## 課題文
++++
7月29日から7月31日の3日間それぞれの朝刊で、

人手不足と経済成長(上) 労働時間の減少も直視を
人手不足と経済成長(中) 転職と大学院教育がカギ
人手不足と経済成長(下) 自動化こそ日本の勝ち筋

という記事が掲載されました。

日本が抱える人手不足の問題は、一時的な景気の影響ではなく、少子高齢化に伴う構造的な課題です。今後も生産年齢人口は減少していくことが予想されており、あらゆる産業で人材確保が難しくなると考えられます。

さらに、働き方改革やワークライフバランスの重視により、労働時間は年々短くなっています。そのため、「人を増やす」ことだけでは対応しきれず、限られた労働力でいかに効率よく働くか、つまり労働生産性の向上が、経済成長にとってますます重要になっています。

この課題に対応するには、女性や高齢者の就労促進外国人労働者の受け入れ拡大、そしてAIやデジタル技術の導入など、多方面からのアプローチが必要です。

また、人材を必要な場所に適切に移す「再配置」も重要です。現状の日本では、転職への心理的な抵抗や制度面での壁が高く、労働市場の流動性が低いといわれています。

人手が余っている分野から、医療・介護・ITなど人手不足の分野へと、人材がスムーズに移動できる仕組みづくりが求められます。

そのためには、働きながらスキルを身につけたり、学び直したりできる環境の整備が欠かせません。日本では大学院への進学率が低く、社会人の学び直しを支援する制度もまだ十分とはいえません。

大学院教育の充実や、社会人の教育支援制度の拡充が急務です。
++++
データセットに収録された項目:

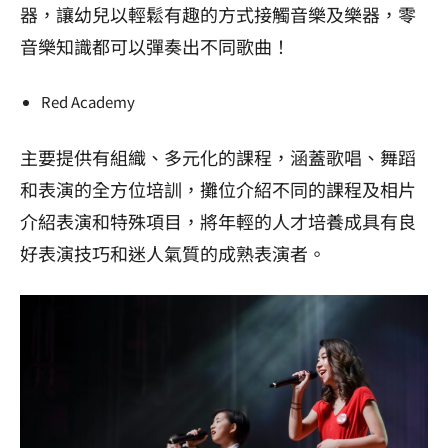
器，讓幼兒以輕鬆有趣的方式接觸音樂及樂器，零
音樂知識都可以彈奏出不同歌曲！
Red Academy
主要提供有組織、多元化的課程，涵蓋歌唱、舞蹈
和表演的全方位培訓，攤位介紹不同的課程及相片
介紹表演和特殊項目，將年輕的人才培養成具有良
好表演技巧和迷人氣質的成熟表演者。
++++
課題文の「この課題に対応するには、女性」から「度もまだ十分とはいえません。」までをすべて、「流動性」を「柔軟性」に替えて書き直しなさい。

## 解答欄
この課題に対応するには、女性や高齢者の就労促進外国人労働者の受け入れ拡大、そしてAIやデジタル技術の導入など、多方面からのアプローチが必要です。

また、人材を必要な場所に適切に移す「再配置」も重要です。現状の日本では、転職への心理的な抵抗や制度面での壁が高く、労働市場の柔軟性が低いといわれています。

人手が余っている分野から、医療・介護・ITなど人手不足の分野へと、人材がスムーズに移動できる仕組みづくりが求められます。

そのためには、働きながらスキルを身につけたり、学び直したりできる環境の整備が欠かせません。日本では大学院への進学率が低く、社会人の学び直しを支援する制度もまだ十分とはいえません。